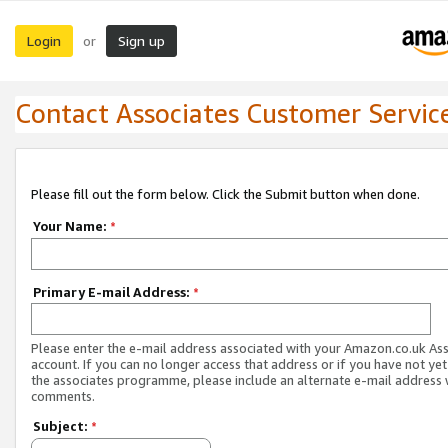
Login
Sign up
or
Contact Associates Customer Servic
Please fill out the form below. Click the Submit button when done.
Your Name:
*
Primary E-mail Address:
*
Please enter the e-mail address associated with your Amazon.co.uk As
account. If you can no longer access that address or if you have not yet
the associates programme, please include an alternate e-mail address 
comments.
Subject:
*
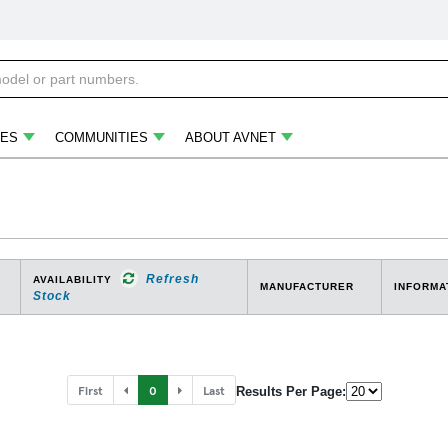
ES
COMMUNITIES
ABOUT AVNET
Refresh
AVAILABILITY
MANUFACTURER
INFORMA
Stock
First
0
Last
Results Per Page:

^^^^^^^^

● **Task directions**
Copy out the text of every entry above line for line, leaving out the pictures.

● **Solved exercise**
Login
Sign up
or
Contact Associates Customer Servic
Please fill out the form below. Click the Submit button when done.
Your Name:
*
Primary E-mail Address:
*
Please enter the e-mail address associated with your Amazon.co.uk As
account. If you can no longer access that address or if you have not yet
the associates programme, please include an alternate e-mail address 
comments.
Subject:
*
ES
COMMUNITIES
ABOUT AVNET
Refresh
AVAILABILITY
MANUFACTURER
INFORMA
Stock
First
0
Last
Results Per Page:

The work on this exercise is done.